あるガザの女性フォトジャーナリストの死。それは希望に満ちた日の翌日だった。

かつて反政府運動で故郷・イランを追われた女性映画監督セピデ・ファルシが、イスラエルのガザ侵攻に心を痛め、現地を撮影しようとする。しかし入国が叶わず、難民キャンプをビデオ通話で遠隔取材することになった。そうして出会ったのが、ガザ在住のフォトジャーナリストのファトマ・ハッスーナ。セピデ監督の娘と同じ24歳で、輝くような笑顔を見せた。この映画は2024年4月から1年間にわたって、人の女性がやりとりした通話記録と、ファトマが撮影した写真、動画、詩、歌などからなる。
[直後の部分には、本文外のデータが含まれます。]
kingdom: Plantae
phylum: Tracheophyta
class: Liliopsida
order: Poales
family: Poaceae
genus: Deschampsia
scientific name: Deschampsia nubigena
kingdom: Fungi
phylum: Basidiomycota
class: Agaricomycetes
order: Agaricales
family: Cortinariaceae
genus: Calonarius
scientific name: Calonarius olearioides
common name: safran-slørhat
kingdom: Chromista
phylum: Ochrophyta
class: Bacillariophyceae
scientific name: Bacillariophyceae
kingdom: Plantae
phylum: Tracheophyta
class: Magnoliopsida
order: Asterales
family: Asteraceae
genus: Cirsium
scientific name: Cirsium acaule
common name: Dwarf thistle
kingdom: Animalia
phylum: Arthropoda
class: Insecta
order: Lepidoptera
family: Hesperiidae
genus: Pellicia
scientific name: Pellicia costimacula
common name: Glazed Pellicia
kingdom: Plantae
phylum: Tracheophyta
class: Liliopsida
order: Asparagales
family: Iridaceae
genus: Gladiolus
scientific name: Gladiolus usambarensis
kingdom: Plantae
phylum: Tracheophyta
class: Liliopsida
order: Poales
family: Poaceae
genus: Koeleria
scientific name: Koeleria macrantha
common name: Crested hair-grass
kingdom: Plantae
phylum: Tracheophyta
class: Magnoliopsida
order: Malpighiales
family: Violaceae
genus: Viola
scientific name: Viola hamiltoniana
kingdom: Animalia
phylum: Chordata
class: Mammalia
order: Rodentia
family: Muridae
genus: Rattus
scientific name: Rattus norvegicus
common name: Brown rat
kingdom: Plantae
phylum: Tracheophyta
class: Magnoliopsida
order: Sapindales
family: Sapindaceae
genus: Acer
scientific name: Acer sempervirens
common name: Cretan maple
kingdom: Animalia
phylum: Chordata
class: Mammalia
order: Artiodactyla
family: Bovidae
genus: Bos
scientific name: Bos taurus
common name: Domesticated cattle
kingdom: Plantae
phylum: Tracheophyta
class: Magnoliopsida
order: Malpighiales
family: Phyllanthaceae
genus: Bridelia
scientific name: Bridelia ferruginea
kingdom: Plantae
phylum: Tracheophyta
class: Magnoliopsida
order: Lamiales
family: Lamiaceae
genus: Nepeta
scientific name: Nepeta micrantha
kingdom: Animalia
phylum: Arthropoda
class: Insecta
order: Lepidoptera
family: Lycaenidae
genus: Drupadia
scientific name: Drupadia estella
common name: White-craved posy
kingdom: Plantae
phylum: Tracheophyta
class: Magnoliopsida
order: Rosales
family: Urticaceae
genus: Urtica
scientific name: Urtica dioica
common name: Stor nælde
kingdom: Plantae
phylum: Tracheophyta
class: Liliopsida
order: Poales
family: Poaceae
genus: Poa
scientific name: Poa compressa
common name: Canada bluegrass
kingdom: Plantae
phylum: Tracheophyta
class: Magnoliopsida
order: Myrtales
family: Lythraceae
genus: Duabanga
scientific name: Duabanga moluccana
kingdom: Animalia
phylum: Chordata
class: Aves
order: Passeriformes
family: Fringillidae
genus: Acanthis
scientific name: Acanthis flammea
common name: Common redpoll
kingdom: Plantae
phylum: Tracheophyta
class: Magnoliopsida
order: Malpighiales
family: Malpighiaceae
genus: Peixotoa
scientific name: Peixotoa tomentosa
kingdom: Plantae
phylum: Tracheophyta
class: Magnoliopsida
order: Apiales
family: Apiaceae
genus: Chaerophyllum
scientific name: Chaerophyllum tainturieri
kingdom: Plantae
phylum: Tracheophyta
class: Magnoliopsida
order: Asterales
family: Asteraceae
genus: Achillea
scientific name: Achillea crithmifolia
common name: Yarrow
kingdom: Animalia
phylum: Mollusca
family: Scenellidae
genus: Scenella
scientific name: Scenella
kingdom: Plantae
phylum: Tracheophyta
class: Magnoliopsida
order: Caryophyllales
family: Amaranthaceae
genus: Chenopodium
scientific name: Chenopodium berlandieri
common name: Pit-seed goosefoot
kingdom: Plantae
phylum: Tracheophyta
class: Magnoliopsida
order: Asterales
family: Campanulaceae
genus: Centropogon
映画ではずっと、「ブーン」という低い音が鳴っている。ドローンの音だ。ヘリコプターのパラパラという飛行音も混じる。そして、通話の最中にも大きな爆撃音が鳴る。ファトマが窓越しに外にカメラを向けると、すぐ近くで白煙が上がっている。

©Fatma Hassona

ファトマの居場所は毎回異なる。家、友達の家、シェルター、避難先……。カメラしか持たずに避難したこともある。通信状況は悪く、会話は常に途切れがちだ。

食料は手に入らない。1年の間に、痩せて肌が荒れ、顔色が悪くなっていくことがスマートフォンの画面越しに見て取れる。侵攻から1年半が経った頃、ファトマはしきりに「気が散る」「集中できない」と話すようになる。

セピデは何度か「ガザを離れる気はないのか」とファトマに尋ねている。自身は18歳でイランを離れ、もう戻れない。ファトマはそのたび「私たちにはガザしかない。この土地で生まれ、生きていく」と答える。

がれきの中でサッカーをする子ども、路上に出された扇風機の横に座り込む人……ファトマのカメラは「光」をしっかりと捕え、陰影豊かにガザの人々を映し出す。セピデはそれを映画にまとめ、カンヌ映画祭での上映が決まった。ビデオ通話でファトマをカンヌに招待すると告げた翌朝、イスラエルの空爆によりファトマは命を落とした。

©Fatma Hassona

最後の通話の前に長いメッセージが流れる。

「生き続ける可能性は低い。でも記録し続ける。生きた証だから。世界に伝えたい。私がどう生きたか、どう生き延びたか」。

「手に魂を込め、歩いてみれば」という映画のタイトルは、破壊し尽くされたガザの通りに出る時の様子を、ファトマ自身が表現した言葉だ。家の外に出ることは、死と向き合うこと。ガザは依然としてそんな状況にある。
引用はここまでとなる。